• **Objective A**:
Copy the lines of the listing below verbatim, starting at its first line and ending at the line that contains "road: (344, 136)".

— start Page —

The plaster cast of David at the Victoria and Albert Museum has a detachable plaster fig leaf which is displayed nearby. Legend claims that the fig leaf was created in response to Queen Victoria's shock upon first viewing the statue's nudity and was hung on the figure prior to royal visits, using two strategically placed hooks.[1]


Chinese troops destroyed the statue Goddess of Democracy in Tiananmen Square in 1989, and continue to censor information about those events.[7] This statue, now known as the Victims of Communism Memorial, was recreated by Thomas Marsh in Washington, DC.
Book burning in Chile following the 1973 coup that installed the Pinochet regime

In 399 BC, Greek philosopher, Socrates, while defying attempts by the Athenian state to censor his philosophical teachings, was accused of collateral charges related to the corruption of Athenian youth and sentenced to death by drinking a poison, hemlock.

— end Page —

• **Objective B**:
Answer these questions using the passage on censorship:
(i) Which museum holds the plaster cast of David?
(ii) In what year did Chinese troops destroy the Goddess of Democracy statue?
(iii) What poison was Socrates sentenced to drink?

— start Extracted entries —

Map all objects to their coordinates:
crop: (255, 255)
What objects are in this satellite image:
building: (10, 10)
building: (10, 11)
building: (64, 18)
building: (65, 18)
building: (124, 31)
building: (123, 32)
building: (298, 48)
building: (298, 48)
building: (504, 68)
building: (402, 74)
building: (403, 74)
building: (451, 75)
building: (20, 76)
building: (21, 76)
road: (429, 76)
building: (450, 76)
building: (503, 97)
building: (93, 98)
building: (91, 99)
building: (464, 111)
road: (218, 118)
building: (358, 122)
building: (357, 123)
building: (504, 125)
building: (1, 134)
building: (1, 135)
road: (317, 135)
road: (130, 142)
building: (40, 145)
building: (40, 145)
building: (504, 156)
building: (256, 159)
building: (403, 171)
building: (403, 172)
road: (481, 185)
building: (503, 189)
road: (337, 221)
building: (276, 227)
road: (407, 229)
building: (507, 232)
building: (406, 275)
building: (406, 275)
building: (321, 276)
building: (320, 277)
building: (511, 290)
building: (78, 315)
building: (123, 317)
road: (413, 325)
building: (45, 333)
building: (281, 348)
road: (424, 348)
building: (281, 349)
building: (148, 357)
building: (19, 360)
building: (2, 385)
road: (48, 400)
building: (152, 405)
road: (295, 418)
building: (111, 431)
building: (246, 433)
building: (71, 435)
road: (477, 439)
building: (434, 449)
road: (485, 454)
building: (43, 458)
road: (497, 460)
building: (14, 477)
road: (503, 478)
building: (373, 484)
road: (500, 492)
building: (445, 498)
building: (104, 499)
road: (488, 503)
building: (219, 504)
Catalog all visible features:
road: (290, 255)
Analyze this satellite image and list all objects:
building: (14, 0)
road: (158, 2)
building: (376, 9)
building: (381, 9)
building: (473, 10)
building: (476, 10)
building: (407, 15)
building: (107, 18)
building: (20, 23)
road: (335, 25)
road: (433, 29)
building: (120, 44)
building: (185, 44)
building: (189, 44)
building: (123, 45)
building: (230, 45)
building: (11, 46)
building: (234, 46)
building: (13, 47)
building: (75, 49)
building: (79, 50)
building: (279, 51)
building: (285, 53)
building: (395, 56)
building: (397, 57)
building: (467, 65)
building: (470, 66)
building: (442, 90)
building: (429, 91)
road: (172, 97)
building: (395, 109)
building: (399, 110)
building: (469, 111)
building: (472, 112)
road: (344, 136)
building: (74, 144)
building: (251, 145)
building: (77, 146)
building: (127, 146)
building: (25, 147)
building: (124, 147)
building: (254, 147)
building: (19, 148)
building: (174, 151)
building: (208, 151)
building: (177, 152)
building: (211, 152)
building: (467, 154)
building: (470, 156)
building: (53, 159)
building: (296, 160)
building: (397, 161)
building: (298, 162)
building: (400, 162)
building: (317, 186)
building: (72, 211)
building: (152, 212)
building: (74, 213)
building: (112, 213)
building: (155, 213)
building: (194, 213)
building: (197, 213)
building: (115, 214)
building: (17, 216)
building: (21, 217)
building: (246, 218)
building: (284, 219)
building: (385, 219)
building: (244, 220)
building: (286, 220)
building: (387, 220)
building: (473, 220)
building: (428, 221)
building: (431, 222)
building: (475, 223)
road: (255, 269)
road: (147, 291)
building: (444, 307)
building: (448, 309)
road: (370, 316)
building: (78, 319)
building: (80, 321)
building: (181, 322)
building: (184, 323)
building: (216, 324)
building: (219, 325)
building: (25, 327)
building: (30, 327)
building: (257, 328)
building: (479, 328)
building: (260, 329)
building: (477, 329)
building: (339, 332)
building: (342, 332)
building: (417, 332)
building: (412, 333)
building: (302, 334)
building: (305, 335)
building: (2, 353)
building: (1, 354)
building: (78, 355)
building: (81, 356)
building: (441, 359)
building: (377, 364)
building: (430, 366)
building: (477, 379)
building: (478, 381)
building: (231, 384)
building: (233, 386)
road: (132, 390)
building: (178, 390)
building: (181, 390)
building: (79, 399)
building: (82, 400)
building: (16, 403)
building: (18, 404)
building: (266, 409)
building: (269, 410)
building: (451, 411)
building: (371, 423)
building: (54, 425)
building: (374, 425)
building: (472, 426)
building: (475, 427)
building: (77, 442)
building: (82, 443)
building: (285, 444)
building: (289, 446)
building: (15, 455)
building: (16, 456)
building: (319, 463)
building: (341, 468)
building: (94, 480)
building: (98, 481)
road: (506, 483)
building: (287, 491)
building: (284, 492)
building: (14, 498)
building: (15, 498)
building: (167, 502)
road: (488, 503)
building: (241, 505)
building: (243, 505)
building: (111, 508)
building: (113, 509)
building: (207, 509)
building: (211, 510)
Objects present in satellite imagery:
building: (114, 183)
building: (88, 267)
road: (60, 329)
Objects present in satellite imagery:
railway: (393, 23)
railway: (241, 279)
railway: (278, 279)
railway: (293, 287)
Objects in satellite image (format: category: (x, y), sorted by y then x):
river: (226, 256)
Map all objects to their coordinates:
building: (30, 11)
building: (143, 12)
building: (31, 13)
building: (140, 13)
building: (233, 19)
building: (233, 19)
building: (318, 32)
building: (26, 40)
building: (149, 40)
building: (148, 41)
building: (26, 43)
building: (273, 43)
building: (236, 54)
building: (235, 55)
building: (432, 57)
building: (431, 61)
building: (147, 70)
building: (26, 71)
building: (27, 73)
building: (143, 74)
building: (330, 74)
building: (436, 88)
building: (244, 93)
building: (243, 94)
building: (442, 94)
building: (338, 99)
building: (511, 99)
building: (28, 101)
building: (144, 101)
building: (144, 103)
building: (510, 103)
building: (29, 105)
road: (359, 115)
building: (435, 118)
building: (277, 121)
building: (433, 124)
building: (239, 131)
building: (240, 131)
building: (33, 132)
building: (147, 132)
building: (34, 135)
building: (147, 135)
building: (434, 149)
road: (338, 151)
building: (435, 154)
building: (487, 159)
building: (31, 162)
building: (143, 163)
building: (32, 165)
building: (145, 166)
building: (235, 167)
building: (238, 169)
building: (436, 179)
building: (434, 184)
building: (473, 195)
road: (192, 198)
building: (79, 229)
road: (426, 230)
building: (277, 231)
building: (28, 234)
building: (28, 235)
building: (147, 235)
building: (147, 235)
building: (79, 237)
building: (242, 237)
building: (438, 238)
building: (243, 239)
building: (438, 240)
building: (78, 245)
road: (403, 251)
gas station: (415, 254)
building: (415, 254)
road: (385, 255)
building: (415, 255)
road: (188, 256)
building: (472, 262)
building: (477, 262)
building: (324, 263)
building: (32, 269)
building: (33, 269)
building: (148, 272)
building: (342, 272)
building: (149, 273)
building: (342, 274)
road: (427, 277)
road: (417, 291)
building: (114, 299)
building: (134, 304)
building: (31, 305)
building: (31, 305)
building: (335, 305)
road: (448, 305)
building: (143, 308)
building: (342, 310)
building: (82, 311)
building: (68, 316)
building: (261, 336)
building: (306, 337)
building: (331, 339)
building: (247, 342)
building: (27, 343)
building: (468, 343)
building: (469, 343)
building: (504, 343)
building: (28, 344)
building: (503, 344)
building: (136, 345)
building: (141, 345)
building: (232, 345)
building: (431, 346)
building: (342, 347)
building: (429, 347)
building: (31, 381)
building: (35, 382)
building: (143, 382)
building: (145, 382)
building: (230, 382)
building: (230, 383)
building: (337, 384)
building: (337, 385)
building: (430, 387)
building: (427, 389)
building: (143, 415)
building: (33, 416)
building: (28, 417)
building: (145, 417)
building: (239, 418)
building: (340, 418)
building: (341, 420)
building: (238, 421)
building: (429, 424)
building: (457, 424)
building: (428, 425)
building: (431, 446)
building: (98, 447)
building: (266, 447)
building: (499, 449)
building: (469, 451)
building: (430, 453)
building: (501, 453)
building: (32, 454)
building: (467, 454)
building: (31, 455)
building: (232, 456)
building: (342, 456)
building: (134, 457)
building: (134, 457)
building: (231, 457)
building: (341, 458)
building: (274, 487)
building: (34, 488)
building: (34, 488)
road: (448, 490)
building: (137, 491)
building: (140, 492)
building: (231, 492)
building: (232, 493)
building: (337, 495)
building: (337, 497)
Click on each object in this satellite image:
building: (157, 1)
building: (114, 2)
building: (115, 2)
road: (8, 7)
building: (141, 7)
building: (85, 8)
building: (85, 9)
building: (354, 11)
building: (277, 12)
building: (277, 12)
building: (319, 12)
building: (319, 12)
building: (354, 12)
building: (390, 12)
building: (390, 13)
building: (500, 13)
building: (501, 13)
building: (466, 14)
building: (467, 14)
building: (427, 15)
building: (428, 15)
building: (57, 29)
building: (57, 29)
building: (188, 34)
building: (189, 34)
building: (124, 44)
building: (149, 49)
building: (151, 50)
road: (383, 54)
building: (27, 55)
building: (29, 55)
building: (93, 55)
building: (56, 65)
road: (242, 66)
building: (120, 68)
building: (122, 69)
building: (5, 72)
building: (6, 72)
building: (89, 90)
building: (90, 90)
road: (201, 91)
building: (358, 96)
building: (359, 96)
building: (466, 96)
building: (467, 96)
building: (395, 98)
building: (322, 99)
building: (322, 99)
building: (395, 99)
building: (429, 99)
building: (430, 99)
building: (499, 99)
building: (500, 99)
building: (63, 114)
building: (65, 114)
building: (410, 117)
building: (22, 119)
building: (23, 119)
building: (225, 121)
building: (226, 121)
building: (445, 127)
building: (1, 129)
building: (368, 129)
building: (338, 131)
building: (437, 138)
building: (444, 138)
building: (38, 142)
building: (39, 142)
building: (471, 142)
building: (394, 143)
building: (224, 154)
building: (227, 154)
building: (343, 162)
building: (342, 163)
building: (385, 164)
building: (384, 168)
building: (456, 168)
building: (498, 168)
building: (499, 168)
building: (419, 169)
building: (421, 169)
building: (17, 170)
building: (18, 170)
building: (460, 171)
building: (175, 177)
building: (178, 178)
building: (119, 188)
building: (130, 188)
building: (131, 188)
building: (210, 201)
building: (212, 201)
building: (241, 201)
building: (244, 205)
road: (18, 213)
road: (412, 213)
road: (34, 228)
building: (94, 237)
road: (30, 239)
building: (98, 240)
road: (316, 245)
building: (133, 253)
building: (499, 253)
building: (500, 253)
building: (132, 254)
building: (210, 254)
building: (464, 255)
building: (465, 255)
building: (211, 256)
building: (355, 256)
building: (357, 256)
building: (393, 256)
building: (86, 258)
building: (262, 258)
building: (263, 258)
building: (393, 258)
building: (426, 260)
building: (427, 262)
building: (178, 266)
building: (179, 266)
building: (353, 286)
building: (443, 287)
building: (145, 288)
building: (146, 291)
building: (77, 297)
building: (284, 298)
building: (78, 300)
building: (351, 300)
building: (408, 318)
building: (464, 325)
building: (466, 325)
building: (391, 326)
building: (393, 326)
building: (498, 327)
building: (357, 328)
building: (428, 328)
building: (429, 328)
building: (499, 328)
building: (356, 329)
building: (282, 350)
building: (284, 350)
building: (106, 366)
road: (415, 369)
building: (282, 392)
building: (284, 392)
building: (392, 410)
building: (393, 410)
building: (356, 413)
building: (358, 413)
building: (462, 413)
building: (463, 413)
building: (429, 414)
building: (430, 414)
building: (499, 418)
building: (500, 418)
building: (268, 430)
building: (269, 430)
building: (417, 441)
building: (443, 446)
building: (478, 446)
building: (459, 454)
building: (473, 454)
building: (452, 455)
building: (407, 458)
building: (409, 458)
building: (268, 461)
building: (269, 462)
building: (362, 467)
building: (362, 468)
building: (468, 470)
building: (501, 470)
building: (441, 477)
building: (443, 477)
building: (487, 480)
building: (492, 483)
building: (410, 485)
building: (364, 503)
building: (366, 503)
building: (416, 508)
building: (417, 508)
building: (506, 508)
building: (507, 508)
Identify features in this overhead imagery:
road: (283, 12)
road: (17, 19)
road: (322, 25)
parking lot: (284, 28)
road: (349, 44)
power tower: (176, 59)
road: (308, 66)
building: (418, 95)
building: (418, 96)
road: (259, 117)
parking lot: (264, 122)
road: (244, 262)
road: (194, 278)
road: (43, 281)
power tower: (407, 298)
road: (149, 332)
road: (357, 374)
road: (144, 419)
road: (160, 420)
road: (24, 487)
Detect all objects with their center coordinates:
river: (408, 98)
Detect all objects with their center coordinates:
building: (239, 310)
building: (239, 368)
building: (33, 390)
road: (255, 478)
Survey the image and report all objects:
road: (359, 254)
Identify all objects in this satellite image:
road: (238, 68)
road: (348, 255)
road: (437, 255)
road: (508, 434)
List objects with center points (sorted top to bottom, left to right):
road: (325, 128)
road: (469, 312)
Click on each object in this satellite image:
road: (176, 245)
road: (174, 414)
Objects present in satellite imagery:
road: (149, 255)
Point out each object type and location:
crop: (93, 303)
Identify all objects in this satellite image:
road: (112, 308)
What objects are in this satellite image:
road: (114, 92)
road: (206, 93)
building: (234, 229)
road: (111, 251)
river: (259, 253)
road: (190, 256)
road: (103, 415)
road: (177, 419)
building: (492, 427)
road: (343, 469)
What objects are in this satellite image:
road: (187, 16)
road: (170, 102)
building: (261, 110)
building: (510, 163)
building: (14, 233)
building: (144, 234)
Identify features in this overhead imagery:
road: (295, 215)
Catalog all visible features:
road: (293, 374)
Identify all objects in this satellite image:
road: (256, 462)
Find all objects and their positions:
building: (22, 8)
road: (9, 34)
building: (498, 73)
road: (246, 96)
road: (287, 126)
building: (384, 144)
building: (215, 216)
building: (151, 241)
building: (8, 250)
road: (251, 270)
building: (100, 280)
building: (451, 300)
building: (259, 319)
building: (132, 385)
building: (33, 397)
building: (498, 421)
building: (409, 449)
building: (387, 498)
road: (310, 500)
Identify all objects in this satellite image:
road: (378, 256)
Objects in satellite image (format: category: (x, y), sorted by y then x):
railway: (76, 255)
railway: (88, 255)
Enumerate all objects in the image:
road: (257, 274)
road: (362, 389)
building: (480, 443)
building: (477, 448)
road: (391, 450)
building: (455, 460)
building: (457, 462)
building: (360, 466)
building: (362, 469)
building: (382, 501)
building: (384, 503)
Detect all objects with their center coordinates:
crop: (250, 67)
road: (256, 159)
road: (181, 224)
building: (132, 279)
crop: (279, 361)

— end Extracted entries —

• **Full output A**:
Map all objects to their coordinates:
crop: (255, 255)
What objects are in this satellite image:
building: (10, 10)
building: (10, 11)
building: (64, 18)
building: (65, 18)
building: (124, 31)
building: (123, 32)
building: (298, 48)
building: (298, 48)
building: (504, 68)
building: (402, 74)
building: (403, 74)
building: (451, 75)
building: (20, 76)
building: (21, 76)
road: (429, 76)
building: (450, 76)
building: (503, 97)
building: (93, 98)
building: (91, 99)
building: (464, 111)
road: (218, 118)
building: (358, 122)
building: (357, 123)
building: (504, 125)
building: (1, 134)
building: (1, 135)
road: (317, 135)
road: (130, 142)
building: (40, 145)
building: (40, 145)
building: (504, 156)
building: (256, 159)
building: (403, 171)
building: (403, 172)
road: (481, 185)
building: (503, 189)
road: (337, 221)
building: (276, 227)
road: (407, 229)
building: (507, 232)
building: (406, 275)
building: (406, 275)
building: (321, 276)
building: (320, 277)
building: (511, 290)
building: (78, 315)
building: (123, 317)
road: (413, 325)
building: (45, 333)
building: (281, 348)
road: (424, 348)
building: (281, 349)
building: (148, 357)
building: (19, 360)
building: (2, 385)
road: (48, 400)
building: (152, 405)
road: (295, 418)
building: (111, 431)
building: (246, 433)
building: (71, 435)
road: (477, 439)
building: (434, 449)
road: (485, 454)
building: (43, 458)
road: (497, 460)
building: (14, 477)
road: (503, 478)
building: (373, 484)
road: (500, 492)
building: (445, 498)
building: (104, 499)
road: (488, 503)
building: (219, 504)
Catalog all visible features:
road: (290, 255)
Analyze this satellite image and list all objects:
building: (14, 0)
road: (158, 2)
building: (376, 9)
building: (381, 9)
building: (473, 10)
building: (476, 10)
building: (407, 15)
building: (107, 18)
building: (20, 23)
road: (335, 25)
road: (433, 29)
building: (120, 44)
building: (185, 44)
building: (189, 44)
building: (123, 45)
building: (230, 45)
building: (11, 46)
building: (234, 46)
building: (13, 47)
building: (75, 49)
building: (79, 50)
building: (279, 51)
building: (285, 53)
building: (395, 56)
building: (397, 57)
building: (467, 65)
building: (470, 66)
building: (442, 90)
building: (429, 91)
road: (172, 97)
building: (395, 109)
building: (399, 110)
building: (469, 111)
building: (472, 112)
road: (344, 136)

• **Full output B**:
(i) The Victoria and Albert Museum
(ii) 1989
(iii) Hemlock